## Estratto testuale
--------------------------------
La Borsa di New York - da Rainews24
Mi rivolgo ai leader economici, culturali e politici del nostro Paese, e attraverso di voi alle leadership del mondo occidentale. Chiedete scusa. Avevate torto e i vostri errori ci hanno reso tutti più poveri, ma alcuni più di altri.Quando da anni, in tutto il mondo, nei Social Forum, nei movimenti, nelle università, nei sindacati, in migliaia elaboravamo proposte competenti per affrontare le più svariate emergenze del pianeta, ci descrivevate come utopisti, statalisti, nemici del progresso. Quando contrastavamo l'autonomizzazione dei mercati finanziari dall'economia reale, la delocalizzazione selvaggia della produzione, quando rivendicavamo a istituzioni elette democraticamente il diritto d'intervenire con un ruolo regolatore sulla volatilità del mercato voi esaltavate la capacità di autoregolazione del mercato e la necessità di liberarlo dai "lacciuoli" dello Stato. Oggi le vostre stesse decisioni ci danno ragione. Anche se non lo ammetterete mai.
--------------------------------
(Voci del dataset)
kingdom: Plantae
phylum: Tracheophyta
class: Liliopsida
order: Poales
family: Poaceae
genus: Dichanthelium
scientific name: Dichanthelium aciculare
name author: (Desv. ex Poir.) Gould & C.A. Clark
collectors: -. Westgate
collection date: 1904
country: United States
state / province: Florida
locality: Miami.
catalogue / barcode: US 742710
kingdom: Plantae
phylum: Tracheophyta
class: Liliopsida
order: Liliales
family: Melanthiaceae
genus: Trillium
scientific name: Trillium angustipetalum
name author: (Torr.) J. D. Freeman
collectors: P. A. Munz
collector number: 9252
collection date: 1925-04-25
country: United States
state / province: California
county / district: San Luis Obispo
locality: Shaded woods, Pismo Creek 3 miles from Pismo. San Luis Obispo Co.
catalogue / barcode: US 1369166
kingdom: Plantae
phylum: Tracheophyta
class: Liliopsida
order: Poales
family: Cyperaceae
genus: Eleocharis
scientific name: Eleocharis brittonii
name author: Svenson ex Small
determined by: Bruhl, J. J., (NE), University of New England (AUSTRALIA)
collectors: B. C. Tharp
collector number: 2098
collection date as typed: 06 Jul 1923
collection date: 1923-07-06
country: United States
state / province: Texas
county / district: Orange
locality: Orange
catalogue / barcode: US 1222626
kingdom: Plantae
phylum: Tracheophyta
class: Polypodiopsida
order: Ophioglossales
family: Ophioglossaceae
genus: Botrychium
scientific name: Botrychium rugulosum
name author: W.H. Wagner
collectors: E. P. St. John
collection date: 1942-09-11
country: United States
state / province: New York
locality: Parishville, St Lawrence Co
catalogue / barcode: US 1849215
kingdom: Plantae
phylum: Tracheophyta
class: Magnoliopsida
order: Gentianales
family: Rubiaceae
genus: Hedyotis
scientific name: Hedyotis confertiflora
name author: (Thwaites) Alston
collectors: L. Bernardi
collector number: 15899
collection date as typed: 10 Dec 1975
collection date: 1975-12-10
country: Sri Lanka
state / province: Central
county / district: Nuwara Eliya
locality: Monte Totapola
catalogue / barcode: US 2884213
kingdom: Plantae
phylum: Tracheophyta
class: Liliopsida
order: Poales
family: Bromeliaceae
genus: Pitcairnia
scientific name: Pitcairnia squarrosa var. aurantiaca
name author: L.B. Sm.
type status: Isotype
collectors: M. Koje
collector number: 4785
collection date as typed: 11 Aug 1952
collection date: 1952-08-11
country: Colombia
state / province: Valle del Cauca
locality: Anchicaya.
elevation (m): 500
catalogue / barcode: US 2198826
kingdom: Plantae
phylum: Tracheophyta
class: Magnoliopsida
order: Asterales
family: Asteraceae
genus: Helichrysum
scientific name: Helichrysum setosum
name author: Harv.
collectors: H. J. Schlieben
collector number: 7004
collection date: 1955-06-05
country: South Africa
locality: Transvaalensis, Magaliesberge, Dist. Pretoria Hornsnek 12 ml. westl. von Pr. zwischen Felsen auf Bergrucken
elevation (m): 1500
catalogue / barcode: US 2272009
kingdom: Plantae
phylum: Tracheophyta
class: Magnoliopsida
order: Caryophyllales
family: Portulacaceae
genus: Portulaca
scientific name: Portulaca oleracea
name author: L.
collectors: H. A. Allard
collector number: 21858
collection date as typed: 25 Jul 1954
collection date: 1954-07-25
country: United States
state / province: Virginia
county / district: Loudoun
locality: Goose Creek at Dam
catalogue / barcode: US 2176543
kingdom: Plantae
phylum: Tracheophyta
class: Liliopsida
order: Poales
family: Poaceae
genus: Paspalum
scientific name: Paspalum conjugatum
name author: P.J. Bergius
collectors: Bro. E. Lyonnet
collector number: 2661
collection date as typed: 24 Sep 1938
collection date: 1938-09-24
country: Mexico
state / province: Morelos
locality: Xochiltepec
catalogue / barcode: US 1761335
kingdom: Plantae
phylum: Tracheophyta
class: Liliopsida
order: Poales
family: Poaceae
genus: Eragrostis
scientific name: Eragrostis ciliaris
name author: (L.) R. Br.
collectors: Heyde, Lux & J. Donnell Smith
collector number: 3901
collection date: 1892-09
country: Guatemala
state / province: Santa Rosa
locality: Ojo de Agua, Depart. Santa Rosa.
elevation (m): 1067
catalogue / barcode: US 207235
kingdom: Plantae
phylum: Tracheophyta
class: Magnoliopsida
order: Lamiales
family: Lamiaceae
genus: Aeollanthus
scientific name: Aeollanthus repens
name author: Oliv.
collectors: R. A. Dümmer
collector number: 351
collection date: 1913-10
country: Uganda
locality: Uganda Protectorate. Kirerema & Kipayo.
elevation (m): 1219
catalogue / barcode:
--------------------------------
## Descrizione esercizio
Riproduci l'estratto testuale per intero, carattere per carattere, senza alcuna modifica.

## Risposta
La Borsa di New York - da Rainews24
Mi rivolgo ai leader economici, culturali e politici del nostro Paese, e attraverso di voi alle leadership del mondo occidentale. Chiedete scusa. Avevate torto e i vostri errori ci hanno reso tutti più poveri, ma alcuni più di altri.Quando da anni, in tutto il mondo, nei Social Forum, nei movimenti, nelle università, nei sindacati, in migliaia elaboravamo proposte competenti per affrontare le più svariate emergenze del pianeta, ci descrivevate come utopisti, statalisti, nemici del progresso. Quando contrastavamo l'autonomizzazione dei mercati finanziari dall'economia reale, la delocalizzazione selvaggia della produzione, quando rivendicavamo a istituzioni elette democraticamente il diritto d'intervenire con un ruolo regolatore sulla volatilità del mercato voi esaltavate la capacità di autoregolazione del mercato e la necessità di liberarlo dai "lacciuoli" dello Stato. Oggi le vostre stesse decisioni ci danno ragione. Anche se non lo ammetterete mai.